5.      Project Site Characteristics and Transit Amenities - 5 point each, no more than 25 points can be awarded in this category
§      Project meets land use density requirements at time of application
§      Project meets zoning requirements at time of application
§      Project consistent with target area, neighborhood and/or sector plan at time of application
§      Project is located in a REnewSA target area
§      Project is located in the IC/RIP
§      NEW Project is located within a census tract that has a poverty rate below 15 percent for Individuals based on poverty rate data from the most recent American Community Survey
§      NEW Project is located in the attendance zones of: 1) an elementary school and 2) either a middle school or high school that has a Met Standard rating and has achieved a 77 or greater (on a scale of 100 on index 1 of the performance index, related to student achievement, by the Texas Education Agency
§      NEW Project is located in a census tract with a median income in the top quartile of the median household income for the San Antonio MSA
§      NEW Project is located within one quarter (1/4) mile of a bus station or stop
§      NEW Project is located within a 20 minute bus commute of a major employment center
§      Project is located within one quarter (1/4) mile of a public park
§      Project is located within one quarter (1/4) mile of a book-lending library
§      Project is located within one quarter (1/4) mile of a full scale grocery store of 25,000 square feet or more where staples, fresh produce and fresh meats are sold.
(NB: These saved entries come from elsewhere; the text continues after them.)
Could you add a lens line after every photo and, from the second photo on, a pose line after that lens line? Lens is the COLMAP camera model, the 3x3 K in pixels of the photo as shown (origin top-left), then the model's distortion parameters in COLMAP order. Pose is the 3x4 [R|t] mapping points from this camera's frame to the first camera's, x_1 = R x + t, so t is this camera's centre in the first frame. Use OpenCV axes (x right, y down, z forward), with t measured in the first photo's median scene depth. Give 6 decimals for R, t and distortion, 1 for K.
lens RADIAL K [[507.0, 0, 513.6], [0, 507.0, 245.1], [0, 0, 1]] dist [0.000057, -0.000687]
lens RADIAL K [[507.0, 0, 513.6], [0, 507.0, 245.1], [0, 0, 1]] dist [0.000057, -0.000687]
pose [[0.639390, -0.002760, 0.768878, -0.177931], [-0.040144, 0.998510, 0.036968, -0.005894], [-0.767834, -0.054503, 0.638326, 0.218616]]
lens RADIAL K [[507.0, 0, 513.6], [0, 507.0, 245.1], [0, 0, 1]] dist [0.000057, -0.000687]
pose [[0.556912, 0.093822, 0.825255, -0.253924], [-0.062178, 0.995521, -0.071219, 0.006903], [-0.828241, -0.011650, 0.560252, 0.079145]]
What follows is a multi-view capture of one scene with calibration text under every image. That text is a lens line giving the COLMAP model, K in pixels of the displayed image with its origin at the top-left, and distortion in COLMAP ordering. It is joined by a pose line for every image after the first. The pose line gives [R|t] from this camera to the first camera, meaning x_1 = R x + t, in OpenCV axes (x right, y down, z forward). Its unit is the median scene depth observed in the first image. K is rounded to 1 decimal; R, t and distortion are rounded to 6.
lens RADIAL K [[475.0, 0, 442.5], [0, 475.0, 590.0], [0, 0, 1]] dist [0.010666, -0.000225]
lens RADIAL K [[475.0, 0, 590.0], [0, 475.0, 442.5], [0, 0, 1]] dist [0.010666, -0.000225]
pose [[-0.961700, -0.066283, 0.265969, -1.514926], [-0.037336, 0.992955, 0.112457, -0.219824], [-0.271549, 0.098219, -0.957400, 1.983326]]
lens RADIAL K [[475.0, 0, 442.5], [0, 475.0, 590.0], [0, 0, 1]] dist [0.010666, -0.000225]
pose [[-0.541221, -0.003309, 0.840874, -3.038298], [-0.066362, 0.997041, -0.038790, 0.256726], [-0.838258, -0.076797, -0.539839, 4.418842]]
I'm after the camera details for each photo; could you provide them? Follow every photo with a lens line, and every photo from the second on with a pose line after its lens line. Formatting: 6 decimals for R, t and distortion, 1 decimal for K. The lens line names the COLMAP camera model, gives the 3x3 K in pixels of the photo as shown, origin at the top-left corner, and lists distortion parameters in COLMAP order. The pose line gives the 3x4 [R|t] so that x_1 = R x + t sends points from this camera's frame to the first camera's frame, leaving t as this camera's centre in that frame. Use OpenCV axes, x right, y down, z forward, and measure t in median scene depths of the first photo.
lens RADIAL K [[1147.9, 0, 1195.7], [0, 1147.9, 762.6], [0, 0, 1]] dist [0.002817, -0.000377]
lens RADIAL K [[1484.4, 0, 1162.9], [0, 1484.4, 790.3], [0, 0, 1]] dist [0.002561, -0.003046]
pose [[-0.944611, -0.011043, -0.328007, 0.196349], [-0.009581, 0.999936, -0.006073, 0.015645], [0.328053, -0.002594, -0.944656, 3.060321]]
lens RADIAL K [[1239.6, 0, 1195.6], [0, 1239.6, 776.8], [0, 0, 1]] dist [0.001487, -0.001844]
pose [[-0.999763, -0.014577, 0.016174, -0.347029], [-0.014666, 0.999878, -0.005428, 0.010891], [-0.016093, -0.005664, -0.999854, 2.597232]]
§      Project is located within one quarter (1/4) mile of a community, senior or other similar center or facility that serves populations similar to those residing in the project
§      Project is located within one-half (1/2) mile of a hospital or a qualifying medical clinic (a qualifying medical clinic must have a physician, physician's assistant, or nurse practitioner onsite for a minimum of 40 hours each week and accept Medicare and Medicaid payments)
 
6.      Project Readiness - 10 points each; no more than 20 points
§      All entitlements secured
§      Property acquired (closed)
§      Other sources of financing committed
§      Phase I (and Phase II if recommended by Phase I) Environmental Report (s) completed and submitted with application
 
7.      Resident Services - 5 points each; no more than 10 points can be awarded in this category
§      The equivalent of one (1) FTE resident service coordinator for every 600 project bedrooms.
§      Project provides or has agreements with third party service providers to provide on-site educational, wellness and/or skill building classes
§      Project provides on-site, licensed child care or after school program that operates at least 20 hours per week
 
8.      Section 3 Utilization Plan - No more than 14 points can be awarded in this category
 
Note: 154 points are possible
 
 
 
ALTERNATIVES:
 
City Council may elect to revise all or a portion of the proposed criteria.
 
 
FISCAL IMPACT:
 
This item has no fiscal impact the General Fund.
 
 
RECOMMENDATION:
 
In order to revise the City's current criteria to better correspond to recent TDHCA policy developments regarding the administration and allocation of federal low income housing tax credits, staff recommends adding the above described preferences in the evaluation criteria for applications responding to Multi-family Rental Development Requests for Applications.